METHODS AND SYSTEMS FOR LANGUAGE-AGNOSTIC MACHINE LEARNING IN NATURAL LANGUAGE PROCESSING USING FEATURE EXTRACTION
    2.
    发明申请
    METHODS AND SYSTEMS FOR LANGUAGE-AGNOSTIC MACHINE LEARNING IN NATURAL LANGUAGE PROCESSING USING FEATURE EXTRACTION 审中-公开
    使用特征提取的自然语言处理中语言学习机器学习的方法与系统

    公开(公告)号:US20160162467A1

    公开(公告)日:2016-06-09

    申请号:US14964525

    申请日:2015-12-09

    IPC分类号: G06F17/27

    摘要: Methods, apparatuses, and systems are presented for generating natural language models using a novel system architecture for feature extraction. A method for extracting features for natural language processing comprises: accessing one or more tokens generated from a document to be processed; receiving one or more feature types defined by user; receiving selection of one or more feature types from a plurality of system-defined and user-defined feature types, wherein each feature type comprises one or more rules for generating features; receiving one or more parameters for the selected feature types, wherein the one or more rules for generating features are defined at least in part by the parameters; generating features associated with the document to be processed based on the selected feature types and the received parameters; and outputting the generated features in a format common among all feature types.

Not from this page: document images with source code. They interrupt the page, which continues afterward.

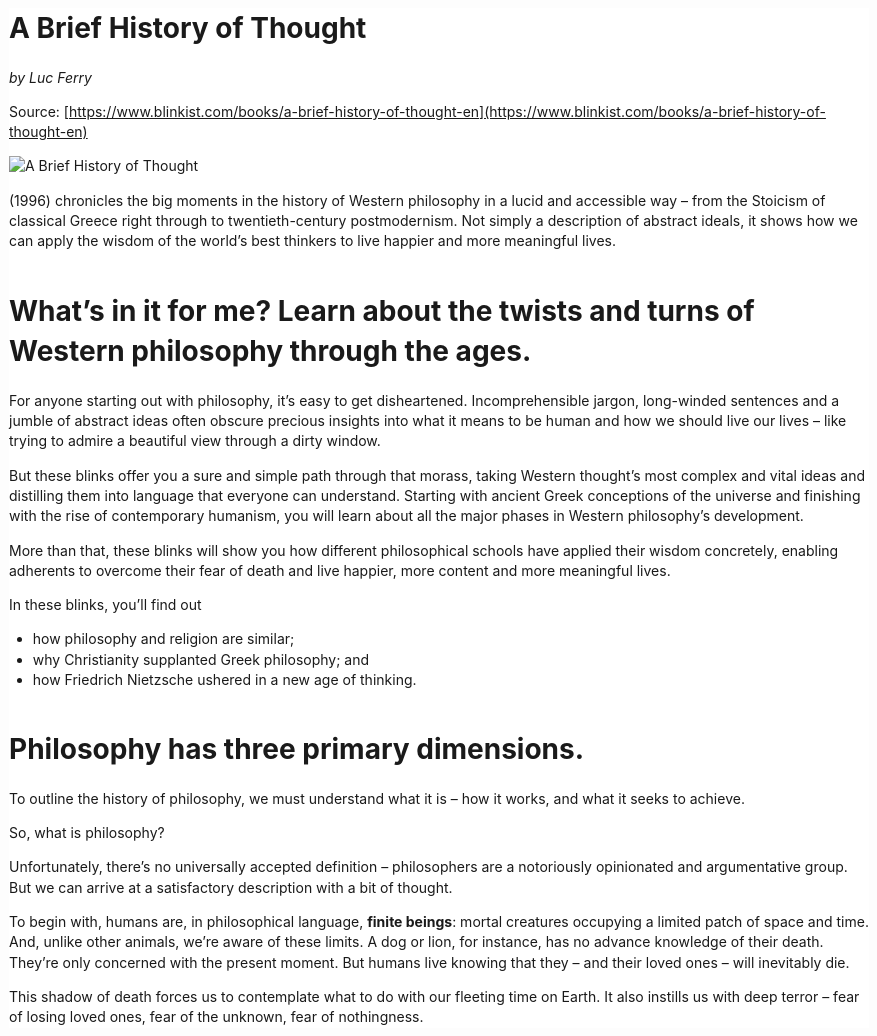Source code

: # A Brief History of Thought
*by Luc Ferry*

Source: [https://www.blinkist.com/books/a-brief-history-of-thought-en](https://www.blinkist.com/books/a-brief-history-of-thought-en)

![A Brief History of Thought](https://images.blinkist.com/images/books/5d47ecf66cee07000859eb3f/3_4/470.jpg)

 (1996) chronicles the big moments in the history of Western philosophy in a lucid and accessible way – from the Stoicism of classical Greece right through to twentieth-century postmodernism. Not simply a description of abstract ideals, it shows how we can apply the wisdom of the world’s best thinkers to live happier and more meaningful lives.


# What’s in it for me? Learn about the twists and turns of Western philosophy through the ages.

For anyone starting out with philosophy, it’s easy to get disheartened. Incomprehensible jargon, long-winded sentences and a jumble of abstract ideas often obscure precious insights into what it means to be human and how we should live our lives – like trying to admire a beautiful view through a dirty window. 

But these blinks offer you a sure and simple path through that morass, taking Western thought’s most complex and vital ideas and distilling them into language that everyone can understand. Starting with ancient Greek conceptions of the universe and finishing with the rise of contemporary humanism, you will learn about all the major phases in Western philosophy’s development.

More than that, these blinks will show you how different philosophical schools have applied their wisdom concretely, enabling adherents to overcome their fear of death and live happier, more content and more meaningful lives.

In these blinks, you’ll find out

- how philosophy and religion are similar;
- why Christianity supplanted Greek philosophy; and
- how Friedrich Nietzsche ushered in a new age of thinking.

# Philosophy has three primary dimensions.

To outline the history of philosophy, we must understand what it is – how it works, and what it seeks to achieve. 

So, what is philosophy?

Unfortunately, there’s no universally accepted definition – philosophers are a notoriously opinionated and argumentative group. But we can arrive at a satisfactory description with a bit of thought.

To begin with, humans are, in philosophical language, **finite beings**: mortal creatures occupying a limited patch of space and time. And, unlike other animals, we’re aware of these limits. A dog or lion, for instance, has no advance knowledge of their death. They’re only concerned with the present moment. But humans live knowing that they – and their loved ones – will inevitably die. 

This shadow of death forces us to contemplate what to do with our fleeting time on Earth. It also instills us with deep terror – fear of losing loved ones, fear of the unknown, fear of nothingness.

    摘要翻译: 提出了使用用于特征提取的新型系统架构来生成自然语言模型的方法,装置和系统。 一种用于提取自然语言处理特征的方法,包括:访问从要处理的文档生成的一个或多个令牌; 接收用户定义的一个或多个特征类型; 从多个系统定义和用户定义的特征类型中接收对一个或多个特征类型的选择,其中每个特征类型包括用于生成特征的一个或多个规则; 为所选择的特征类型接收一个或多个参数,其中用于生成特征的所述一个或多个规则至少部分地由所述参数定义; 基于所选择的特征类型和接收到的参数来生成与要处理的文档相关联的特征; 并以所有特征类型中共同的格式输出生成的特征。

    INTELLIGENT SYSTEM THAT DYNAMICALLY IMPROVES ITS KNOWLEDGE AND CODE-BASE FOR NATURAL LANGUAGE UNDERSTANDING
    7.
    发明申请
    INTELLIGENT SYSTEM THAT DYNAMICALLY IMPROVES ITS KNOWLEDGE AND CODE-BASE FOR NATURAL LANGUAGE UNDERSTANDING 有权
    智能系统动态改进自然语言理解知识和代码

    公开(公告)号:US20160162466A1

    公开(公告)日:2016-06-09

    申请号:US14964512

    申请日:2015-12-09

    IPC分类号: G06F17/27

    摘要: Systems, methods, and apparatuses are presented for a novel natural language tokenizer and tagger. In some embodiments, a method for tokenizing text for natural language processing comprises: generating from a pool of documents, a set of statistical models comprising one or more entries each indicating a likelihood of appearance of a character/letter sequence in the pool of documents; receiving a set of rules comprising rules that identify character/letter sequences as valid tokens; transforming one or more entries in the statistical models into new rules that are added to the set of rules when the entries indicate a high likelihood; receiving a document to be processed; dividing the document to be processed into tokens based on the set of statistical models and the set of rules, wherein the statistical models are applied where the rules fail to unambiguously tokenize the document; and outputting the divided tokens for natural language processing.

    摘要翻译: 系统,方法和设备被呈现给一种新颖的自然语言标记器和标签器。 在一些实施例中,用于对自然语言处理的文本进行标记化的方法包括:从文档池生成包括一个或多个条目的统计模型集合,每个条目表示在文档库中出现字符/字母序列的可能性; 接收一组包含将字符/字符序列识别为有效令牌的规则的规则; 将统计模型中的一个或多个条目转换为当条目表示高可能性时添加到规则集合中的新规则; 接收待处理的文件; 基于统计模型和规则集合将要处理的文档划分为令牌,其中在规则未能明确地标记文档的情况下应用统计模型; 并输出用于自然语言处理的分割令牌。